Как же меня бесит его идиотски-блаженная улыбка, это сонное выражение лица!
— Что? А, тайник. Понадобится кирка и лопата. Подождем, пока подойдет Бао.
Нет, ждать я не могу. Я мчусь назад, навстречу мулам. Вынимаю из тюка инструменты, снова бегу к валунам.
— Сначала нужно снять вот эти плиты.
Он показывает на плоские камни, сваленные у подножия «буйвола». Я смотрю на них с сомнением: кажется, одной мне не справиться, придется все-таки ждать Бао.
Но Иван Иванович наклоняется, легко берет верхний камень и снимает его — оказывается, это узкая плита.
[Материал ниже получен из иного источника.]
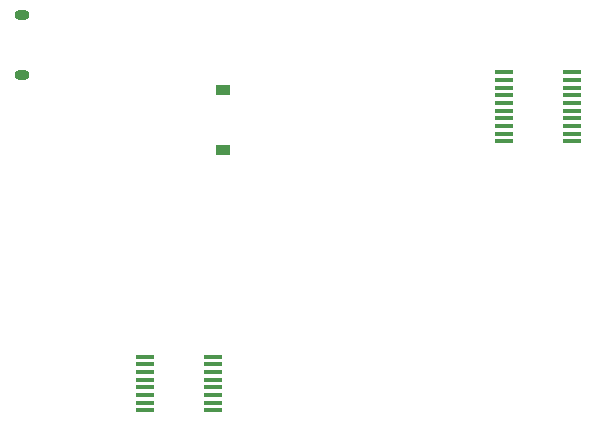
<source format=gtp>
G04 #@! TF.GenerationSoftware,KiCad,Pcbnew,9.0.2*
G04 #@! TF.CreationDate,2025-07-04T19:53:14+12:00*
G04 #@! TF.ProjectId,DuckyDK MTR-1,4475636b-7944-44b2-904d-54522d312e6b,rev?*
G04 #@! TF.SameCoordinates,Original*
G04 #@! TF.FileFunction,Paste,Top*
G04 #@! TF.FilePolarity,Positive*
%FSLAX46Y46*%
G04 Gerber Fmt 4.6, Leading zero omitted, Abs format (unit mm)*
G04 Created by KiCad (PCBNEW 9.0.2) date 2025-07-04 19:53:14*
%MOMM*%
%LPD*%
G01*
G04 APERTURE LIST*
G04 Aperture macros list*
%AMRoundRect*
0 Rectangle with rounded corners*
0 $1 Rounding radius*
0 $2 $3 $4 $5 $6 $7 $8 $9 X,Y pos of 4 corners*
0 Add a 4 corners polygon primitive as box body*
4,1,4,$2,$3,$4,$5,$6,$7,$8,$9,$2,$3,0*
0 Add four circle primitives for the rounded corners*
1,1,$1+$1,$2,$3*
1,1,$1+$1,$4,$5*
1,1,$1+$1,$6,$7*
1,1,$1+$1,$8,$9*
0 Add four rect primitives between the rounded corners*
20,1,$1+$1,$2,$3,$4,$5,0*
20,1,$1+$1,$4,$5,$6,$7,0*
20,1,$1+$1,$6,$7,$8,$9,0*
20,1,$1+$1,$8,$9,$2,$3,0*%
G04 Aperture macros list end*
%ADD10RoundRect,0.051250X-0.733750X-0.153750X0.733750X-0.153750X0.733750X0.153750X-0.733750X0.153750X0*%
%ADD11R,1.270000X0.903600*%
%ADD12O,1.270000X0.903600*%
%ADD13RoundRect,0.051250X-0.698750X-0.153750X0.698750X-0.153750X0.698750X0.153750X-0.698750X0.153750X0*%
G04 APERTURE END LIST*
D10*
X90271600Y-78802400D03*
X90271600Y-79452400D03*
X90271600Y-80102400D03*
X90271600Y-80752400D03*
X90271600Y-81402400D03*
X90271600Y-82052400D03*
X90271600Y-82702400D03*
X90271600Y-83352400D03*
X90271600Y-84002400D03*
X90271600Y-84652400D03*
X96011600Y-84652400D03*
X96011600Y-84002400D03*
X96011600Y-83352400D03*
X96011600Y-82702400D03*
X96011600Y-82052400D03*
X96011600Y-81402400D03*
X96011600Y-80752400D03*
X96011600Y-80102400D03*
X96011600Y-79452400D03*
X96011600Y-78802400D03*
D11*
X66486000Y-85394800D03*
X66486000Y-80314800D03*
D12*
X49456000Y-73964800D03*
X49456000Y-79044800D03*
D13*
X59893200Y-102880400D03*
X59893200Y-103530400D03*
X59893200Y-104180400D03*
X59893200Y-104830400D03*
X59893200Y-105480400D03*
X59893200Y-106130400D03*
X59893200Y-106780400D03*
X59893200Y-107430400D03*
X65663200Y-107430400D03*
X65663200Y-106780400D03*
X65663200Y-106130400D03*
X65663200Y-105480400D03*
X65663200Y-104830400D03*
X65663200Y-104180400D03*
X65663200Y-103530400D03*
X65663200Y-102880400D03*
M02*

</source>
Вторую мы убираем вместе, за ней третью, четвертую, пятую.
В толще базальта зияет щель.
— Хорошее место, — говорит старик, ощупывая ее края. — Там внизу галька, и во время сильного дождя или таяния снегов вода не застаивается, уходит под землю. Он не мог испортиться.
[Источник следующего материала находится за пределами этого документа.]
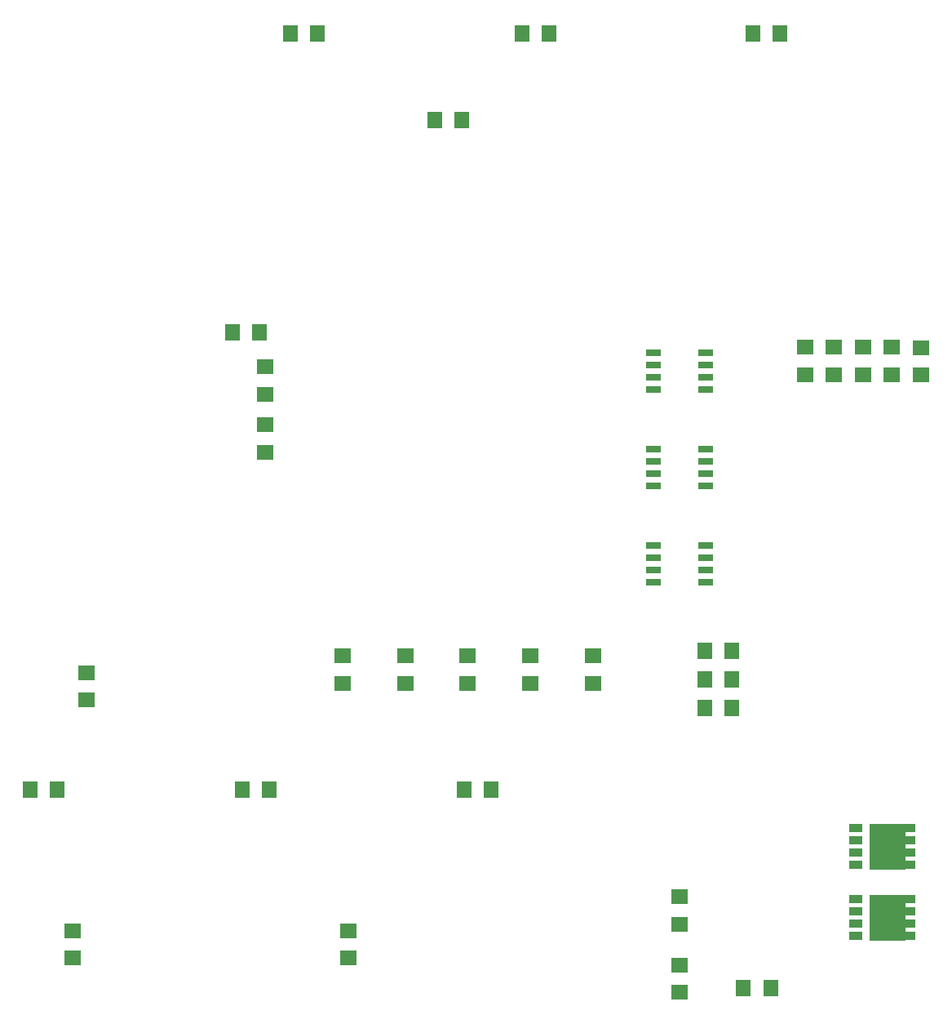
<source format=gbr>
G04 EAGLE Gerber RS-274X export*
G75*
%MOMM*%
%FSLAX34Y34*%
%LPD*%
%INSolderpaste Top*%
%IPPOS*%
%AMOC8*
5,1,8,0,0,1.08239X$1,22.5*%
G01*
%ADD10R,1.800000X1.600000*%
%ADD11R,1.600000X1.800000*%
%ADD12R,1.803000X1.600000*%
%ADD13R,1.600000X1.803000*%
%ADD14R,1.450000X0.850000*%
%ADD15R,1.050000X0.850000*%
%ADD16R,3.750000X4.700000*%
%ADD17R,1.525000X0.700000*%


D10*
X720000Y84000D03*
X720000Y56000D03*
D11*
X344000Y1050000D03*
X316000Y1050000D03*
X584000Y1050000D03*
X556000Y1050000D03*
X824000Y1050000D03*
X796000Y1050000D03*
X46000Y266000D03*
X74000Y266000D03*
X266000Y266000D03*
X294000Y266000D03*
X496000Y266000D03*
X524000Y266000D03*
D10*
X90000Y119000D03*
X90000Y91000D03*
X376000Y119000D03*
X376000Y91000D03*
X970000Y696000D03*
X970000Y724000D03*
X104000Y358600D03*
X104000Y386600D03*
D11*
X256000Y740000D03*
X284000Y740000D03*
X466000Y960000D03*
X494000Y960000D03*
D12*
X630000Y404220D03*
X630000Y375780D03*
X565000Y404220D03*
X565000Y375780D03*
X500000Y404220D03*
X500000Y375780D03*
X435000Y404220D03*
X435000Y375780D03*
X370000Y404220D03*
X370000Y375780D03*
D13*
X785780Y60000D03*
X814220Y60000D03*
D12*
X720000Y126080D03*
X720000Y154520D03*
D13*
X774220Y410000D03*
X745780Y410000D03*
X774220Y380000D03*
X745780Y380000D03*
X774220Y350000D03*
X745780Y350000D03*
D12*
X850000Y724220D03*
X850000Y695780D03*
X880000Y724220D03*
X880000Y695780D03*
X910000Y724220D03*
X910000Y695780D03*
X940000Y724220D03*
X940000Y695780D03*
X290000Y704220D03*
X290000Y675780D03*
X290000Y644220D03*
X290000Y615780D03*
D14*
X902500Y225850D03*
X902500Y213150D03*
X902500Y200450D03*
X902500Y187750D03*
D15*
X959500Y187750D03*
X959500Y200450D03*
X959500Y213150D03*
X959500Y225850D03*
D16*
X935500Y206800D03*
D14*
X902500Y152050D03*
X902500Y139350D03*
X902500Y126650D03*
X902500Y113950D03*
D15*
X959500Y113950D03*
X959500Y126650D03*
X959500Y139350D03*
X959500Y152050D03*
D16*
X935500Y133000D03*
D17*
X747120Y480950D03*
X747120Y493650D03*
X747120Y506350D03*
X747120Y519050D03*
X692880Y519050D03*
X692880Y506350D03*
X692880Y493650D03*
X692880Y480950D03*
X747120Y580950D03*
X747120Y593650D03*
X747120Y606350D03*
X747120Y619050D03*
X692880Y619050D03*
X692880Y606350D03*
X692880Y593650D03*
X692880Y580950D03*
X747120Y680950D03*
X747120Y693650D03*
X747120Y706350D03*
X747120Y719050D03*
X692880Y719050D03*
X692880Y706350D03*
X692880Y693650D03*
X692880Y680950D03*
M02*

</source>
— Золото не боится воды, — говорю я удивленно.
Я уже вижу сквозь зазор: в яме что-то лежит, но щель слишком узка.
— Теперь нужно упереться киркой вот сюда, а когда край отодвинется, подпереть его лопатой.
Я так и делаю. Базальт подается — он не монолитен, как мне показалось вначале. Теперь я вижу, что когда-то Иван Иванович вполне мог управляться с этим природным кладохранилищем в одиночку.
— Как вы нашли это место? — спрашиваю я сиплым от натуги голосом.
— Искал и нашел, — отрывисто говорит Иван Иванович. — Ну, что ты там видишь?
— Мешки из плетеной коры. Они как-то странно блестят, — докладываю я, заглядывая в каменистую яму.
— Я хорошо смазал их жиром тигра. Не знаю, помогает ли он обрести храбрость, но от прения и плесени это средство очень хорошее и к тому же долговечное. А сколько там мешков?
— Кажется, три. Сейчас погляжу вблизи. — Я спрыгиваю вниз. — Нет, четыре.
— Ну, значит, всё на месте.
Дрожащими руками я пробую развязать кожаные ремешки, но они слиплись. Достаю нож, взрезаю лоснящийся бок мешка. Острие с глухим стуком ударяется о металл, из прорехи высыпается несколько тускло-желтых комков со странно зазубренными краями. Я никогда не видела настоящих самородков, но сразу понимаю: это золото.
Хочу подвинуть мешок — еле получается. В нем веса столько же, сколько во мне. Если не больше.
Спасен! Спасен!
Я сажусь наземь, прижимаюсь лбом к бугристой поверхности мешка и плачу навзрыд.